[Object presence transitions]
#####
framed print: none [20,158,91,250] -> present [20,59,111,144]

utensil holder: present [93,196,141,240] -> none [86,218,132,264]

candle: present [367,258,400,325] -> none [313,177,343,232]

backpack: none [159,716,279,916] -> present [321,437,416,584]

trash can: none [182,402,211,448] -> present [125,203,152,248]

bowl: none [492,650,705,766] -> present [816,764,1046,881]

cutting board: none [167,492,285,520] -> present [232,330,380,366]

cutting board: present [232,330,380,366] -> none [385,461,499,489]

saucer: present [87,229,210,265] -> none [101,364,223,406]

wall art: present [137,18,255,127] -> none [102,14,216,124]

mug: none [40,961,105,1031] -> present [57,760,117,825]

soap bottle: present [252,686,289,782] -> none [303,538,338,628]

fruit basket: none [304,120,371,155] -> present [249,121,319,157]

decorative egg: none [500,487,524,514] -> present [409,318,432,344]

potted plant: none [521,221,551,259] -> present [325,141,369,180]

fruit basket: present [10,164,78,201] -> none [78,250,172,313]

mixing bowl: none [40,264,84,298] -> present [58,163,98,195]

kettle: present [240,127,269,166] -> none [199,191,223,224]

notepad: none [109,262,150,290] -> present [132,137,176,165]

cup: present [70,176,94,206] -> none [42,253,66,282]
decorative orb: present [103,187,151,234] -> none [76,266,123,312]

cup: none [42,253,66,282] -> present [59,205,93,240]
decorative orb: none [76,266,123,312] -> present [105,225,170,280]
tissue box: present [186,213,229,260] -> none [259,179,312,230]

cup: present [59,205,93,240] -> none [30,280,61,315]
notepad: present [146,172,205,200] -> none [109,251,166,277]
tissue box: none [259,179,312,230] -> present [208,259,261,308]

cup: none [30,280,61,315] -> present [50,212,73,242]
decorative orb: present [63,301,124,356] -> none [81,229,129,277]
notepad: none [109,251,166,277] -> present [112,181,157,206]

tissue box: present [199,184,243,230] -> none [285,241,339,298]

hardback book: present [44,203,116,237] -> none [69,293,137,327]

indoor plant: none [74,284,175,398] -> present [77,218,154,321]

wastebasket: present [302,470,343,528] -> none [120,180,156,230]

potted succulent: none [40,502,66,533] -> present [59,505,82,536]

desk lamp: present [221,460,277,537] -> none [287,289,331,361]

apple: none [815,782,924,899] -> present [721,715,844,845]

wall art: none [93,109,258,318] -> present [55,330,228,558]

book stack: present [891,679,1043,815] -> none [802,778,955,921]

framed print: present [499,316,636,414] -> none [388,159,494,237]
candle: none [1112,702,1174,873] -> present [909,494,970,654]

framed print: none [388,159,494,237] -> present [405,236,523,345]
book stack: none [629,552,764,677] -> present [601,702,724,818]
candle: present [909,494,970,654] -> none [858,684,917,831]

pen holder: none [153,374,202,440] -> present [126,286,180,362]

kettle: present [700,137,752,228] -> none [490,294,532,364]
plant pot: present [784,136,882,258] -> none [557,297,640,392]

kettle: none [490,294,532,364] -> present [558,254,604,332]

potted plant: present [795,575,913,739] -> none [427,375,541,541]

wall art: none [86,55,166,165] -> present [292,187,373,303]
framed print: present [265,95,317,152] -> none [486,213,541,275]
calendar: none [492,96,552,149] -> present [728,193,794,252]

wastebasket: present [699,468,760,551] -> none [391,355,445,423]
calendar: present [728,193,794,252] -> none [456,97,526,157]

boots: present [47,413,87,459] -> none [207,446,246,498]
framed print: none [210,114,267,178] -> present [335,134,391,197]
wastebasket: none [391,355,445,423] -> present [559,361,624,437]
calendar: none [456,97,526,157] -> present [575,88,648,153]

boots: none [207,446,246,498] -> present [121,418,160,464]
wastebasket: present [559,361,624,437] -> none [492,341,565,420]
#####
■ TASK BRIEF:
Show the data once more, exactly as it was written.

■ RESPONSE AREA:
framed print: none [20,158,91,250] -> present [20,59,111,144]

utensil holder: present [93,196,141,240] -> none [86,218,132,264]

candle: present [367,258,400,325] -> none [313,177,343,232]

backpack: none [159,716,279,916] -> present [321,437,416,584]

trash can: none [182,402,211,448] -> present [125,203,152,248]

bowl: none [492,650,705,766] -> present [816,764,1046,881]

cutting board: none [167,492,285,520] -> present [232,330,380,366]

cutting board: present [232,330,380,366] -> none [385,461,499,489]

saucer: present [87,229,210,265] -> none [101,364,223,406]

wall art: present [137,18,255,127] -> none [102,14,216,124]

mug: none [40,961,105,1031] -> present [57,760,117,825]

soap bottle: present [252,686,289,782] -> none [303,538,338,628]

fruit basket: none [304,120,371,155] -> present [249,121,319,157]

decorative egg: none [500,487,524,514] -> present [409,318,432,344]

potted plant: none [521,221,551,259] -> present [325,141,369,180]

fruit basket: present [10,164,78,201] -> none [78,250,172,313]

mixing bowl: none [40,264,84,298] -> present [58,163,98,195]

kettle: present [240,127,269,166] -> none [199,191,223,224]

notepad: none [109,262,150,290] -> present [132,137,176,165]

cup: present [70,176,94,206] -> none [42,253,66,282]
decorative orb: present [103,187,151,234] -> none [76,266,123,312]

cup: none [42,253,66,282] -> present [59,205,93,240]
decorative orb: none [76,266,123,312] -> present [105,225,170,280]
tissue box: present [186,213,229,260] -> none [259,179,312,230]

cup: present [59,205,93,240] -> none [30,280,61,315]
notepad: present [146,172,205,200] -> none [109,251,166,277]
tissue box: none [259,179,312,230] -> present [208,259,261,308]

cup: none [30,280,61,315] -> present [50,212,73,242]
decorative orb: present [63,301,124,356] -> none [81,229,129,277]
notepad: none [109,251,166,277] -> present [112,181,157,206]

tissue box: present [199,184,243,230] -> none [285,241,339,298]

hardback book: present [44,203,116,237] -> none [69,293,137,327]

indoor plant: none [74,284,175,398] -> present [77,218,154,321]

wastebasket: present [302,470,343,528] -> none [120,180,156,230]

potted succulent: none [40,502,66,533] -> present [59,505,82,536]

desk lamp: present [221,460,277,537] -> none [287,289,331,361]

apple: none [815,782,924,899] -> present [721,715,844,845]

wall art: none [93,109,258,318] -> present [55,330,228,558]

book stack: present [891,679,1043,815] -> none [802,778,955,921]

framed print: present [499,316,636,414] -> none [388,159,494,237]
candle: none [1112,702,1174,873] -> present [909,494,970,654]

framed print: none [388,159,494,237] -> present [405,236,523,345]
book stack: none [629,552,764,677] -> present [601,702,724,818]
candle: present [909,494,970,654] -> none [858,684,917,831]

pen holder: none [153,374,202,440] -> present [126,286,180,362]

kettle: present [700,137,752,228] -> none [490,294,532,364]
plant pot: present [784,136,882,258] -> none [557,297,640,392]

kettle: none [490,294,532,364] -> present [558,254,604,332]

potted plant: present [795,575,913,739] -> none [427,375,541,541]

wall art: none [86,55,166,165] -> present [292,187,373,303]
framed print: present [265,95,317,152] -> none [486,213,541,275]
calendar: none [492,96,552,149] -> present [728,193,794,252]

wastebasket: present [699,468,760,551] -> none [391,355,445,423]
calendar: present [728,193,794,252] -> none [456,97,526,157]

boots: present [47,413,87,459] -> none [207,446,246,498]
framed print: none [210,114,267,178] -> present [335,134,391,197]
wastebasket: none [391,355,445,423] -> present [559,361,624,437]
calendar: none [456,97,526,157] -> present [575,88,648,153]

boots: none [207,446,246,498] -> present [121,418,160,464]
wastebasket: present [559,361,624,437] -> none [492,341,565,420]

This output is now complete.